• Resûlullahın “sallallahü aleyhi ve sellem” vefât haberini, mü’ezzini Abdüllah bin Zeyd, bağçesinde bulunduğu bir sırada aldı. Hemen yâ Rabbî benim gözlerimi görmez eyle, diye düâ etdi. Düâsı kabûl edilip, gözleri görmez oldu. Niçin böyle düâ etdin diye sorduklarında, dünyânın lezzeti görmekdedir. İstedim ki, gözlerim Muhammed aleyhisselâmın vefâtından sonra kimsenin yüzünü görmekle lezzetlenmesin.

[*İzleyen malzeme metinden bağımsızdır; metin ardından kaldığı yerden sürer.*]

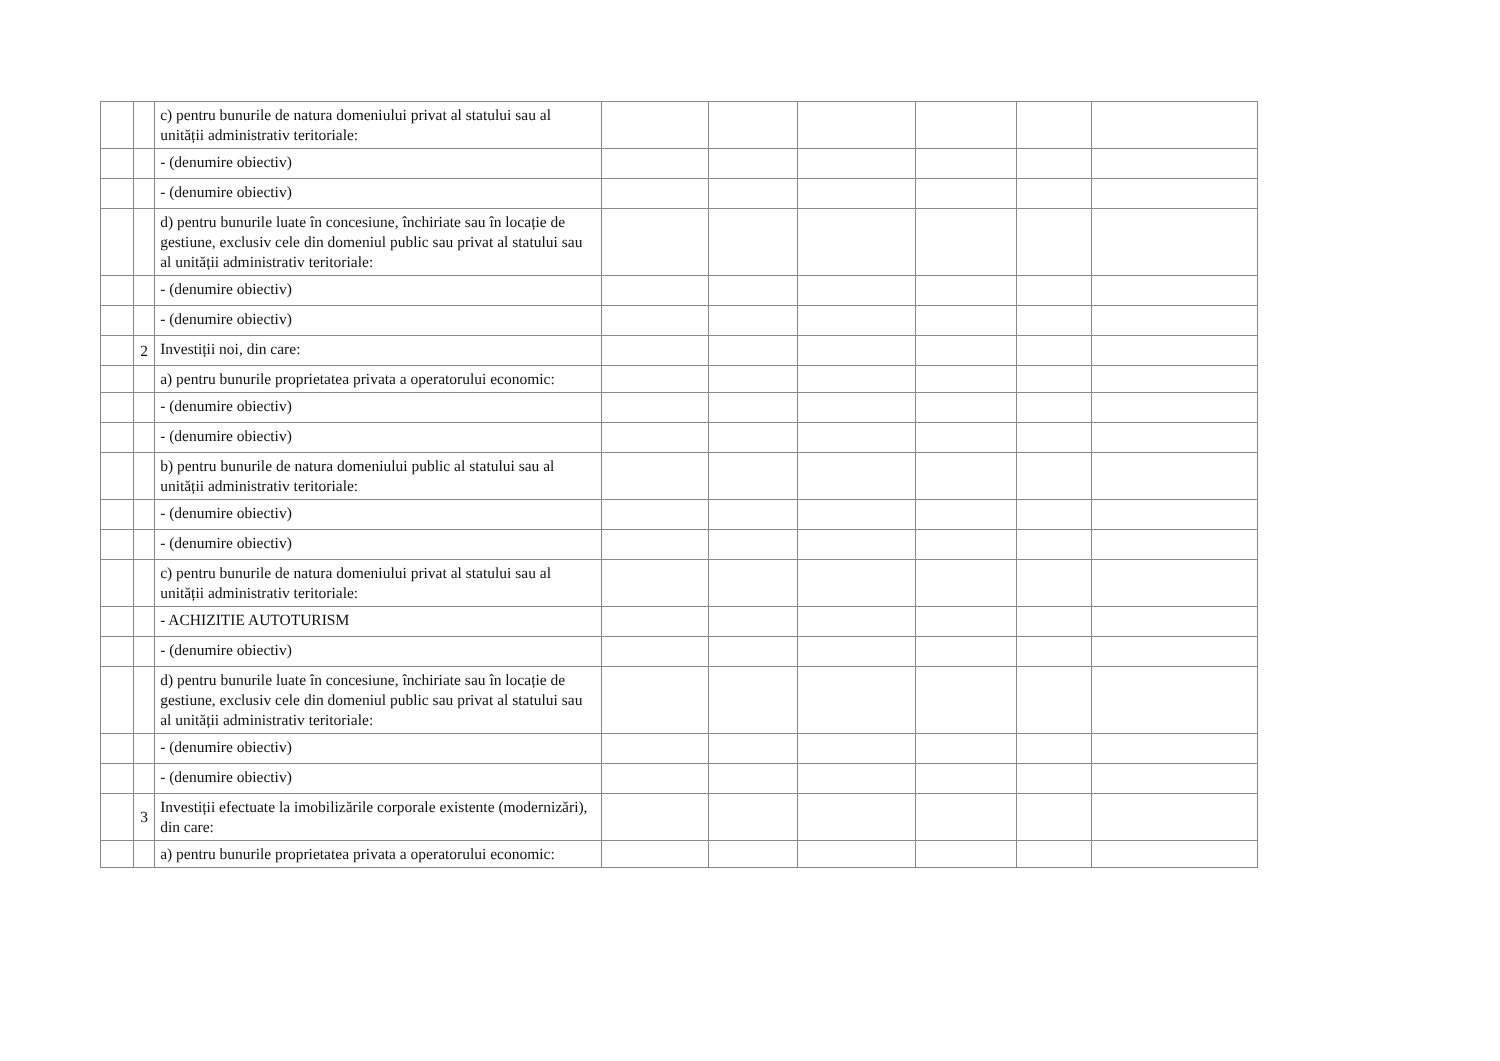| | | c) pentru bunurile de natura domeniului privat al statului sau al unității administrativ teritoriale: | | | | | | |
| | | - (denumire obiectiv) | | | | | | |
| | | - (denumire obiectiv) | | | | | | |
| | | d) pentru bunurile luate în concesiune, închiriate sau în locație de gestiune, exclusiv cele din domeniul public sau privat al statului sau al unității administrativ teritoriale: | | | | | | |
| | | - (denumire obiectiv) | | | | | | |
| | | - (denumire obiectiv) | | | | | | |
| | 2 | Investiții noi, din care: | | | | | | |
| | | a) pentru bunurile proprietatea privata a operatorului economic: | | | | | | |
| | | - (denumire obiectiv) | | | | | | |
| | | - (denumire obiectiv) | | | | | | |
| | | b) pentru bunurile de natura domeniului public al statului sau al unității administrativ teritoriale: | | | | | | |
| | | - (denumire obiectiv) | | | | | | |
| | | - (denumire obiectiv) | | | | | | |
| | | c) pentru bunurile de natura domeniului privat al statului sau al unității administrativ teritoriale: | | | | | | |
| | | - ACHIZITIE AUTOTURISM | | | | | | |
| | | - (denumire obiectiv) | | | | | | |
| | | d) pentru bunurile luate în concesiune, închiriate sau în locație de gestiune, exclusiv cele din domeniul public sau privat al statului sau al unității administrativ teritoriale: | | | | | | |
| | | - (denumire obiectiv) | | | | | | |
| | | - (denumire obiectiv) | | | | | | |
| | 3 | Investiții efectuate la imobilizările corporale existente (modernizări), din care: | | | | | | |
| | | a) pentru bunurile proprietatea privata a operatorului economic: | | | | | | |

• Emîr-ül-mü’minîn Alî “kerremallahü vecheh” şöyle anlatmışdır: Resûlullahı defn etdikden sonra, bir köylü geldi. Kendini kabr-i şerîfin üzerine bırakdı. Topraklarını başına saçdı. Yâ Resûlallah “sallallahü aleyhi ve sellem”! Emr buyurdun, emrine itâ’at etdik. Allahü teâlâ sana Kur’ân-ı kerîmi gönderdi. Biz de senden kabûl etdik. O Kur’ân-ı kerîmden bir âyet-i kerîmede Allahü teâlâ [Nisâ sûresi 64.cü âyetinde meâlen] (Nefslerine zulm edenler, sana gelip, Allahü teâlâdan afv dilerse ve Resûlüm de, onlar için afv dilerse, Allahü teâlâyı, tevbeleri kabûl edici ve merhamet edici bulurlar) buyurmakdadır. Biz kendi nefsimize zulm etdik. Şimdi bizim için avf dileyesin diye geldik, dedi. O ânda kabr-i şerîfden, afv etdiler diye bir ses işitildi.

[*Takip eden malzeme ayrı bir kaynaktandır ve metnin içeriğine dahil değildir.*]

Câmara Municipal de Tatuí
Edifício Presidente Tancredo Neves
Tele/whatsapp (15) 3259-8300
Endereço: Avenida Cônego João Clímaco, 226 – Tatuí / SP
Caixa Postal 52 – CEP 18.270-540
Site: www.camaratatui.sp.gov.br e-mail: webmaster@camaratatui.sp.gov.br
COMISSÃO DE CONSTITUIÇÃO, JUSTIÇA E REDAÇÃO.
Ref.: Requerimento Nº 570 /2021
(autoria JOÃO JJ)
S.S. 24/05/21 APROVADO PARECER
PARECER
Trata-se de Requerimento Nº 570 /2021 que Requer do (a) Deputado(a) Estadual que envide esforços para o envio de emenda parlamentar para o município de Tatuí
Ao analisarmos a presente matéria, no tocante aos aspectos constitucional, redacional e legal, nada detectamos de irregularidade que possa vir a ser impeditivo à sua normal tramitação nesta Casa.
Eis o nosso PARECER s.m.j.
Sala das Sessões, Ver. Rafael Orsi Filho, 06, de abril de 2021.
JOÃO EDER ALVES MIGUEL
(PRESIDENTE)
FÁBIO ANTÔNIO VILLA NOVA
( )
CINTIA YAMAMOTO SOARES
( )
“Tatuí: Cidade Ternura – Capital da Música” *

• Abdürrahmân el-Anberî şöyle anlatmışdır: Resûlullah “sallallahü aleyhi ve sellem” bir arefe günü hutbe okuyordu ve sadaka vermeğe teşvîk ediyordu. Bir genç kalkıp, yâ Resûlallah! Bu deve fakîrlerin olsun dedi. Resûlullah “sallallahü aleyhi ve sellem” o deveye bakdı ve emr eyledi satın aldılar. O günlerde Resûlullah “sallallahü aleyhi ve sellem” hazret-i Ömere “radıyallahü anh” sana acâib bir haber vereyim mi buyurdu. O da buyurun dedi. Buyurdular ki: “Bu gece dışarıya çıkmışdım. O deve bana esselâmü aleyke yâ Resûlallah dedi. Ben, Allahü teâlâ sana bereketler versin dedim. Dedi ki, yâ Resûlallah, benim anam Kureyşden bir kişinin devesiydi. Südünü sağacağı zemân yem verir doyururdu. Sağmayacağı zemân hiç birşey vermezdi. Ben onun beşinci yavrusuyum. Câhiliyye zemânında bir deve beş def’a doğurursa, beşinci yavrusunu putlar için ayırıp ona binmezler ve yük yüklemezlerdi.